(The task): Retype the full text about the inquiry into King's College hospital without changing a word.

-------- Text provided

Patients at King's College hospital, which is seeking trust status, were forced to wait in the accident and emergency department which was manned by junior medical staff with an excessive workload.
The poor conditions at the hospital in Camberwell, south London, were compounded by inadequate bed management policies that meant patients faced unacceptable delays before being admitted, according to the report commissioned by the Government.
The blame for the hospital's failings was laid firmly at the door of the management which, the report said, was ambivalent in its commitment to the hospital's role as a general hospital, a crucial part of which was the provision of a high-quality casualty department.
William Waldegrave, the former Secretary of State for Health, demanded the inquiry into the hospital last February following the deaths of two men.
Frederick Seymour, 84, was admitted last December suffering from heart disease, but went unnoticed by casualty staff for almost six hours. Once seen, he was placed on a hospital trolley where he died eight hours later.

----------------
-------- Data

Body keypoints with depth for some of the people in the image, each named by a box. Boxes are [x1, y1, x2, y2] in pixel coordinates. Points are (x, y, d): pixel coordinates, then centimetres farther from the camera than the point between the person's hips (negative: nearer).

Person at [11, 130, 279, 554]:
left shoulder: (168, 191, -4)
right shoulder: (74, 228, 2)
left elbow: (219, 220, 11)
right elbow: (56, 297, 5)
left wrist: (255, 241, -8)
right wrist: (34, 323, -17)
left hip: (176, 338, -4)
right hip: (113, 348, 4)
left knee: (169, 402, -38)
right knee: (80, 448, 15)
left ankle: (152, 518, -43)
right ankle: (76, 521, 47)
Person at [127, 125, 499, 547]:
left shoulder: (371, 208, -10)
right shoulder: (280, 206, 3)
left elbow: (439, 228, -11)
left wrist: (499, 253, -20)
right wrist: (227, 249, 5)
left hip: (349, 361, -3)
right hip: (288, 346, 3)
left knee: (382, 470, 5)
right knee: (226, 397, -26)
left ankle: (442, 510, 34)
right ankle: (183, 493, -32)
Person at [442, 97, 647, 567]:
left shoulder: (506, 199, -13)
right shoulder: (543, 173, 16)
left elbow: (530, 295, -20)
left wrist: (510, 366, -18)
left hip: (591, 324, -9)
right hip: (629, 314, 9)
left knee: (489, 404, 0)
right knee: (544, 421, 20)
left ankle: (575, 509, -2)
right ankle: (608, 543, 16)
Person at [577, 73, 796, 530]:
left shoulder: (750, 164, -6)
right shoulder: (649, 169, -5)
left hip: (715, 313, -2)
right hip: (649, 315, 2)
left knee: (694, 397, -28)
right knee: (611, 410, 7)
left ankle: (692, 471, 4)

----------------

(Reply):
Patients at King's College hospital, which is seeking trust status, were forced to wait in the accident and emergency department which was manned by junior medical staff with an excessive workload.
The poor conditions at the hospital in Camberwell, south London, were compounded by inadequate bed management policies that meant patients faced unacceptable delays before being admitted, according to the report commissioned by the Government.
The blame for the hospital's failings was laid firmly at the door of the management which, the report said, was ambivalent in its commitment to the hospital's role as a general hospital, a crucial part of which was the provision of a high-quality casualty department.
William Waldegrave, the former Secretary of State for Health, demanded the inquiry into the hospital last February following the deaths of two men.
Frederick Seymour, 84, was admitted last December suffering from heart disease, but went unnoticed by casualty staff for almost six hours. Once seen, he was placed on a hospital trolley where he died eight hours later.